We have left “monseñor” in Spanish when it refers to Romero. “Monseñor” is often used to name Romero without his last name. Translating it as ”bishop” or “archbishop” creates a distance not there in the Spanish.

Pedro Casadáliga is a poet. We have tried to preserve as much of the poetry in this translation as possible and, as much as possible, to leave open to the reader’s interpretation the multiplicity of meanings in certain phrases.

*“Hospitalito” refers to the Divine Providence Hospital for indigent cancer patients where Mons. Romero had a little house.

* There have been two posters made of Pope John Paul II connected with Romero in El Salvadaor: one with the two walking together; another of the Pope kneeling at Romero’s first tomb. It is said that the Vatican was not happy about either one of them.

*The author is making an allusion to a phrase in a sermon by Fr. Rutilio Grande, who first used the word “destazado” to describe how Jesus was killed on the cross. The Spanish word is typically only used to describe the slaughter of animals. Guillermo Cuéllar heard this sermon and popularized this same image from Fr. Grande in “Cordero de Dios” (“Lamb of God”), one of the songs from the Misa Popular Salvadoreña.

*Ignacio Ellacuria, S.J., murdered at the Jesuit university November 16, 1989.
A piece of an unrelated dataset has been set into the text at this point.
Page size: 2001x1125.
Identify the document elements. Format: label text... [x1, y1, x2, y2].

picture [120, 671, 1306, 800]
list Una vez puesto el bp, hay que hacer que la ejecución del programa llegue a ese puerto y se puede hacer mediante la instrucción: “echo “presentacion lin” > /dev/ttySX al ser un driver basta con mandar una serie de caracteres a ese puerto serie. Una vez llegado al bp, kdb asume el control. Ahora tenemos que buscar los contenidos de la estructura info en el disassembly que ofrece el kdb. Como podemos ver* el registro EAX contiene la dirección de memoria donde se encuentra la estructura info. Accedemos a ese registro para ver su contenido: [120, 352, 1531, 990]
*“Our America” and the hopes for a new kind of relationship with the “brother” to the North are reminders to a Latin American audience of essays by Cuban writer and hero of the Independence, José Martí, called the “apostle of the Americas.” What we have translated as “immense homeland” contains language used to describe the “great” regions of Latin America before they were divided into individual countries.

* “Con los pobres de la tierra” is a line from the Versos sencillos de José Martí (above) and used in the popular song “Guantanamera.”